Return each line of the listing that contains the string "ágazat".

[Start of section]

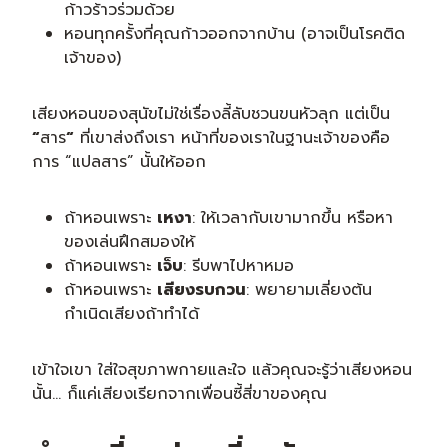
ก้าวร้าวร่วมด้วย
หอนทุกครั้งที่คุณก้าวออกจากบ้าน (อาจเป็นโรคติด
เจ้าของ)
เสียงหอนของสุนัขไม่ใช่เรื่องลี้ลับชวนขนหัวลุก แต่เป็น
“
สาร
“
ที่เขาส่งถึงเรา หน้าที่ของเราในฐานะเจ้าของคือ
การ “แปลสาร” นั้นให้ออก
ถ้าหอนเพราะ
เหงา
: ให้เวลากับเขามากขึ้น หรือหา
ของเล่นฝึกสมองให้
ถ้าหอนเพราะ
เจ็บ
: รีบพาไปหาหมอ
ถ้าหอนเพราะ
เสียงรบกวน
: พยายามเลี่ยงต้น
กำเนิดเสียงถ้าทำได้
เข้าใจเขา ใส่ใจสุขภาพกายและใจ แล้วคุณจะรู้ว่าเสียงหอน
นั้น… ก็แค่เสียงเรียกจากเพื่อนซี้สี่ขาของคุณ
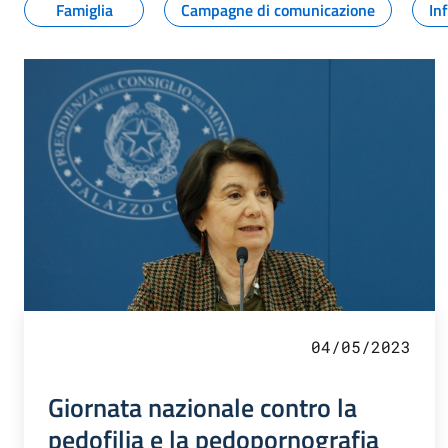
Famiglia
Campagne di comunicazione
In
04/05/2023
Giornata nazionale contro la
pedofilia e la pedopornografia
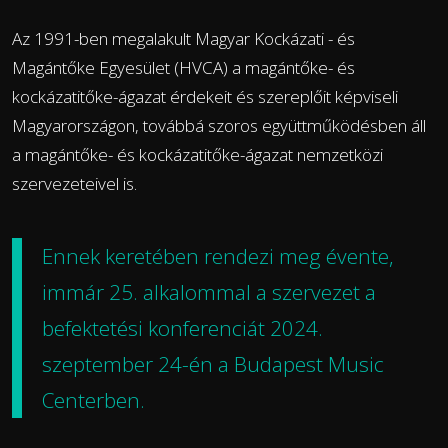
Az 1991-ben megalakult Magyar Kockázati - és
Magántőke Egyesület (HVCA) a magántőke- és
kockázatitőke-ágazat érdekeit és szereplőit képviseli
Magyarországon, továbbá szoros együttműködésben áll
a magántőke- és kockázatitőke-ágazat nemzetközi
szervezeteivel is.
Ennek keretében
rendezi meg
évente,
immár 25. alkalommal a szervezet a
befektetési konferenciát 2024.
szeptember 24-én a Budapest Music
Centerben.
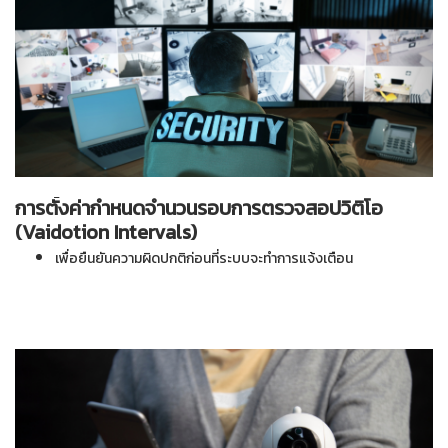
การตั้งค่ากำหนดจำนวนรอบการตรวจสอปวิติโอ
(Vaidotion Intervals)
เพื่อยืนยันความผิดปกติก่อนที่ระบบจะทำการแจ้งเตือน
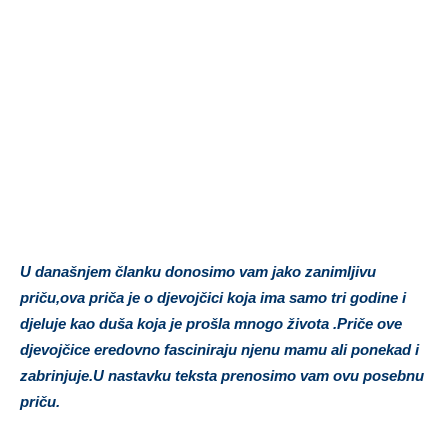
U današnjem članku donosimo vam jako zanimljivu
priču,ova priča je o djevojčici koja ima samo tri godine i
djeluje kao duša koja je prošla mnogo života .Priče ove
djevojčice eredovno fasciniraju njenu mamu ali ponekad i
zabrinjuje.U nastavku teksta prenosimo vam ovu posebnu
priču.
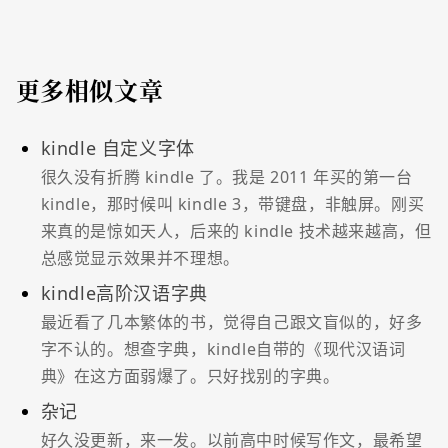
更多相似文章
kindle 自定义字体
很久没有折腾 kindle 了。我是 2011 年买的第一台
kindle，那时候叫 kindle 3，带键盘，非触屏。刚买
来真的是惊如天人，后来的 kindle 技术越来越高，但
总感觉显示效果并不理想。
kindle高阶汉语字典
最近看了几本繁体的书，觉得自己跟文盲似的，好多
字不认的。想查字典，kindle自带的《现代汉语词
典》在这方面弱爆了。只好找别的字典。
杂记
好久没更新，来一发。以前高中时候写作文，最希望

[End of section]

→ RESULT OF THIS EXERCISE
kockázatitőke-ágazat érdekeit és szereplőit képviseli
a magántőke- és kockázatitőke-ágazat nemzetközi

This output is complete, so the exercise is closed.